**WHAT TO WORK ON**:
Lay out every line of the items below as a Markdown table with two columns: Row, holding a running number, and Line, holding the line itself. Leave out any blank lines.

**** TASK MATERIAL ****

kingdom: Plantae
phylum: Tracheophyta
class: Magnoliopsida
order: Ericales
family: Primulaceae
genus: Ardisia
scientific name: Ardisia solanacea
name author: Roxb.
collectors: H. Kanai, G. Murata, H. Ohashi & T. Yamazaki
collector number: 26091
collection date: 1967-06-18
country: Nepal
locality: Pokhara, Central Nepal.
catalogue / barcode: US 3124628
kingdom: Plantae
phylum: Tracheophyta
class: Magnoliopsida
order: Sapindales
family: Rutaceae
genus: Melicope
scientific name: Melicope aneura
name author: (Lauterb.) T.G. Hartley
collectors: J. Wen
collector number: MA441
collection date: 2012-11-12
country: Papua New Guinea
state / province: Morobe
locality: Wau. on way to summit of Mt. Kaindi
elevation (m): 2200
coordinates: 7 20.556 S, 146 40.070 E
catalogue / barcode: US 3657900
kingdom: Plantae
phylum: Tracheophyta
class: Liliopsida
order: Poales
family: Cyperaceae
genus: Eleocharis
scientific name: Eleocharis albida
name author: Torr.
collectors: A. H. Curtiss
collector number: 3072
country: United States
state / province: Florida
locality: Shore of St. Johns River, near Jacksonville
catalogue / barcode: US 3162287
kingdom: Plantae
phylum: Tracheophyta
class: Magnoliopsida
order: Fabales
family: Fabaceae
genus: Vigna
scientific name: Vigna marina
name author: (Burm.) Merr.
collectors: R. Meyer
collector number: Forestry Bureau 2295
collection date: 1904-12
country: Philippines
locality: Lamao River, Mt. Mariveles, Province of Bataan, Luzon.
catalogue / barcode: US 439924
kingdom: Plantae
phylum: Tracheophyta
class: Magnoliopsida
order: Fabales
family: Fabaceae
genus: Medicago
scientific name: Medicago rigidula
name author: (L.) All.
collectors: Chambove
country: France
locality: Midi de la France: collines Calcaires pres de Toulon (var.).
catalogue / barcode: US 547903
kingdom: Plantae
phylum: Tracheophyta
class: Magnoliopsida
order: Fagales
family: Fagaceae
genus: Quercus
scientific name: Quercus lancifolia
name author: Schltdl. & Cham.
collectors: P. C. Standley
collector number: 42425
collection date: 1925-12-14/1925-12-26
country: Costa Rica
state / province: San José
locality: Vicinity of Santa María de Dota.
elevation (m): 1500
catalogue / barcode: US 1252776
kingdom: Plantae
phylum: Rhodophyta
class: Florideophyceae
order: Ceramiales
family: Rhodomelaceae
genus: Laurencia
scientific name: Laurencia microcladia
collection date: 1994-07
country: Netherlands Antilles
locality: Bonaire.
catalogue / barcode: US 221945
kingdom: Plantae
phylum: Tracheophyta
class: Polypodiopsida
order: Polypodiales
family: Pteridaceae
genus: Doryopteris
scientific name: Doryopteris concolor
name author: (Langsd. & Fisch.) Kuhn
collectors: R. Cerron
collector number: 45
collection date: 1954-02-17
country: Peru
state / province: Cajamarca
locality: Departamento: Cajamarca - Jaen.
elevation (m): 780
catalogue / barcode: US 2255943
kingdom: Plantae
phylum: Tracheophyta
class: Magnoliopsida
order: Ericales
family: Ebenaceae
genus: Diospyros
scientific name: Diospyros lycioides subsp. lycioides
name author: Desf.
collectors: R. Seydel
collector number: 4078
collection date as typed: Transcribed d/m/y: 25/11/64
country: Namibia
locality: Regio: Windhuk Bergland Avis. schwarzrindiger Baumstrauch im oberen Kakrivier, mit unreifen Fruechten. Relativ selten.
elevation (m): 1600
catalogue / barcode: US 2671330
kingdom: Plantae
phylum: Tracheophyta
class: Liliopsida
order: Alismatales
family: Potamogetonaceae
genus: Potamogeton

****

**EXERCISE RESPONSE**:
| Row | Line |
|---|---|
| 1 | kingdom: Plantae |
| 2 | phylum: Tracheophyta |
| 3 | class: Magnoliopsida |
| 4 | order: Ericales |
| 5 | family: Primulaceae |
| 6 | genus: Ardisia |
| 7 | scientific name: Ardisia solanacea |
| 8 | name author: Roxb. |
| 9 | collectors: H. Kanai, G. Murata, H. Ohashi & T. Yamazaki |
| 10 | collector number: 26091 |
| 11 | collection date: 1967-06-18 |
| 12 | country: Nepal |
| 13 | locality: Pokhara, Central Nepal. |
| 14 | catalogue / barcode: US 3124628 |
| 15 | kingdom: Plantae |
| 16 | phylum: Tracheophyta |
| 17 | class: Magnoliopsida |
| 18 | order: Sapindales |
| 19 | family: Rutaceae |
| 20 | genus: Melicope |
| 21 | scientific name: Melicope aneura |
| 22 | name author: (Lauterb.) T.G. Hartley |
| 23 | collectors: J. Wen |
| 24 | collector number: MA441 |
| 25 | collection date: 2012-11-12 |
| 26 | country: Papua New Guinea |
| 27 | state / province: Morobe |
| 28 | locality: Wau. on way to summit of Mt. Kaindi |
| 29 | elevation (m): 2200 |
| 30 | coordinates: 7 20.556 S, 146 40.070 E |
| 31 | catalogue / barcode: US 3657900 |
| 32 | kingdom: Plantae |
| 33 | phylum: Tracheophyta |
| 34 | class: Liliopsida |
| 35 | order: Poales |
| 36 | family: Cyperaceae |
| 37 | genus: Eleocharis |
| 38 | scientific name: Eleocharis albida |
| 39 | name author: Torr. |
| 40 | collectors: A. H. Curtiss |
| 41 | collector number: 3072 |
| 42 | country: United States |
| 43 | state / province: Florida |
| 44 | locality: Shore of St. Johns River, near Jacksonville |
| 45 | catalogue / barcode: US 3162287 |
| 46 | kingdom: Plantae |
| 47 | phylum: Tracheophyta |
| 48 | class: Magnoliopsida |
| 49 | order: Fabales |
| 50 | family: Fabaceae |
| 51 | genus: Vigna |
| 52 | scientific name: Vigna marina |
| 53 | name author: (Burm.) Merr. |
| 54 | collectors: R. Meyer |
| 55 | collector number: Forestry Bureau 2295 |
| 56 | collection date: 1904-12 |
| 57 | country: Philippines |
| 58 | locality: Lamao River, Mt. Mariveles, Province of Bataan, Luzon. |
| 59 | catalogue / barcode: US 439924 |
| 60 | kingdom: Plantae |
| 61 | phylum: Tracheophyta |
| 62 | class: Magnoliopsida |
| 63 | order: Fabales |
| 64 | family: Fabaceae |
| 65 | genus: Medicago |
| 66 | scientific name: Medicago rigidula |
| 67 | name author: (L.) All. |
| 68 | collectors: Chambove |
| 69 | country: France |
| 70 | locality: Midi de la France: collines Calcaires pres de Toulon (var.). |
| 71 | catalogue / barcode: US 547903 |
| 72 | kingdom: Plantae |
| 73 | phylum: Tracheophyta |
| 74 | class: Magnoliopsida |
| 75 | order: Fagales |
| 76 | family: Fagaceae |
| 77 | genus: Quercus |
| 78 | scientific name: Quercus lancifolia |
| 79 | name author: Schltdl. & Cham. |
| 80 | collectors: P. C. Standley |
| 81 | collector number: 42425 |
| 82 | collection date: 1925-12-14/1925-12-26 |
| 83 | country: Costa Rica |
| 84 | state / province: San José |
| 85 | locality: Vicinity of Santa María de Dota. |
| 86 | elevation (m): 1500 |
| 87 | catalogue / barcode: US 1252776 |
| 88 | kingdom: Plantae |
| 89 | phylum: Rhodophyta |
| 90 | class: Florideophyceae |
| 91 | order: Ceramiales |
| 92 | family: Rhodomelaceae |
| 93 | genus: Laurencia |
| 94 | scientific name: Laurencia microcladia |
| 95 | collection date: 1994-07 |
| 96 | country: Netherlands Antilles |
| 97 | locality: Bonaire. |
| 98 | catalogue / barcode: US 221945 |
| 99 | kingdom: Plantae |
| 100 | phylum: Tracheophyta |
| 101 | class: Polypodiopsida |
| 102 | order: Polypodiales |
| 103 | family: Pteridaceae |
| 104 | genus: Doryopteris |
| 105 | scientific name: Doryopteris concolor |
| 106 | name author: (Langsd. & Fisch.) Kuhn |
| 107 | collectors: R. Cerron |
| 108 | collector number: 45 |
| 109 | collection date: 1954-02-17 |
| 110 | country: Peru |
| 111 | state / province: Cajamarca |
| 112 | locality: Departamento: Cajamarca - Jaen. |
| 113 | elevation (m): 780 |
| 114 | catalogue / barcode: US 2255943 |
| 115 | kingdom: Plantae |
| 116 | phylum: Tracheophyta |
| 117 | class: Magnoliopsida |
| 118 | order: Ericales |
| 119 | family: Ebenaceae |
| 120 | genus: Diospyros |
| 121 | scientific name: Diospyros lycioides subsp. lycioides |
| 122 | name author: Desf. |
| 123 | collectors: R. Seydel |
| 124 | collector number: 4078 |
| 125 | collection date as typed: Transcribed d/m/y: 25/11/64 |
| 126 | country: Namibia |
| 127 | locality: Regio: Windhuk Bergland Avis. schwarzrindiger Baumstrauch im oberen Kakrivier, mit unreifen Fruechten. Relativ selten. |
| 128 | elevation (m): 1600 |
| 129 | catalogue / barcode: US 2671330 |
| 130 | kingdom: Plantae |
| 131 | phylum: Tracheophyta |
| 132 | class: Liliopsida |
| 133 | order: Alismatales |
| 134 | family: Potamogetonaceae |
| 135 | genus: Potamogeton |